Qilla tiba-tiba berkata jika ia ingin curhat. Say mempersilakan, memasang telinga baik-baik. Kali ini perannya dibutuhkan, sebagai seorang teman dekat sekaligus pendengar yang baik. Qilla pun menceritakan semuanya. Mulai dari bingkisan yang Rey terima, hingga spekulasi-spekulasi dirinya juga Rey. Say mengangguk-anggukkan kepala, paham dengan keresahan yang tengah dirasakan oleh sahabatnya.
"Jujur gue kaget dengernya. Tapi gue rasa opini yang lo maupun Rey sampaikan ada benarnya. Kalau menurut gue ya, kalian enggak perlu cari data-data itu.

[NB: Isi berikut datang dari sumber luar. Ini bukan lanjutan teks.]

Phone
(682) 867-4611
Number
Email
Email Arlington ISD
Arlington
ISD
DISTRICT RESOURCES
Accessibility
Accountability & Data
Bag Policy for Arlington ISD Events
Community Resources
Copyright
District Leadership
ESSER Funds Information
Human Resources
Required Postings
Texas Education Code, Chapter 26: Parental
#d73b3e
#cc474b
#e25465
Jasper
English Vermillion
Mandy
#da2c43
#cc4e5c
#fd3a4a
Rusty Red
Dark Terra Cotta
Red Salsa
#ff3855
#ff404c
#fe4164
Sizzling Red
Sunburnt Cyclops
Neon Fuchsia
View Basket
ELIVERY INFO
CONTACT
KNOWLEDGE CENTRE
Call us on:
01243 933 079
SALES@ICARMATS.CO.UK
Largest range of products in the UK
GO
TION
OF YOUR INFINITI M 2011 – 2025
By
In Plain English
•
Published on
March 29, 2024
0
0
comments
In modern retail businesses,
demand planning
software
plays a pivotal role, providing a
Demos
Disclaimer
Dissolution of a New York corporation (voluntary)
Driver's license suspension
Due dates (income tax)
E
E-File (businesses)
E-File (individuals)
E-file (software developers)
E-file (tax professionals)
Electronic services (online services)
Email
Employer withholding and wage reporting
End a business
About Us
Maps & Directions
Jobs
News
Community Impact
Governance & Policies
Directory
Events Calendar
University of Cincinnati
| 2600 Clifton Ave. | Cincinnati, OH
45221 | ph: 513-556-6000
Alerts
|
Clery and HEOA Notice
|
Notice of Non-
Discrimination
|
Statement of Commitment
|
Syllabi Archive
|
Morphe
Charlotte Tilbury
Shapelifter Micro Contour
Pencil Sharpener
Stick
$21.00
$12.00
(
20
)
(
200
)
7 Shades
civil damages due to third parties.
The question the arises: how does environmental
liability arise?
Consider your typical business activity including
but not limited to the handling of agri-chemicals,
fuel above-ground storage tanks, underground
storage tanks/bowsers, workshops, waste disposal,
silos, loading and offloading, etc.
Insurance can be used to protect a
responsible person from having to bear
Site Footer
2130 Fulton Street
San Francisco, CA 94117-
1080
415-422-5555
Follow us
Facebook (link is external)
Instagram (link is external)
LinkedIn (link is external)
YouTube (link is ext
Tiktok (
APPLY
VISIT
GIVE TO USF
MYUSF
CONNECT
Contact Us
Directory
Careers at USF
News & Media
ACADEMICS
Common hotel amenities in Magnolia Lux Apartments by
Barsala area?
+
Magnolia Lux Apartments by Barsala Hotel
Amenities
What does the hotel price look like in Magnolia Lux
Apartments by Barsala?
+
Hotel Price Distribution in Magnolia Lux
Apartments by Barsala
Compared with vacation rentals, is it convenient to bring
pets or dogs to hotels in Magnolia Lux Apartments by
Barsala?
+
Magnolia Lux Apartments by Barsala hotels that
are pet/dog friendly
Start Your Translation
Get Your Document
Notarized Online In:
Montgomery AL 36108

Tinggal tanya ke Bunda dan masalah akan beres."
Cewek itu menggeleng. "Kita perlu bukti Say. Rey juga udah nanya ke Bunda masalah bingkisan itu, bahkan dia nanya ke Bu Tika. Tapi tetep aja, jawaban dari mereka enggak memuaskan."
"Susah kalau gitu. Tapi apa pun yang kalian lakukan, gue bakal dukung sepenuh hati. Kalau misal dengan cara itu yang menurut kalian terbaik, gue pasti dukung. Tetap semangat, Tuhan tau apa yang terbaik buat kalian."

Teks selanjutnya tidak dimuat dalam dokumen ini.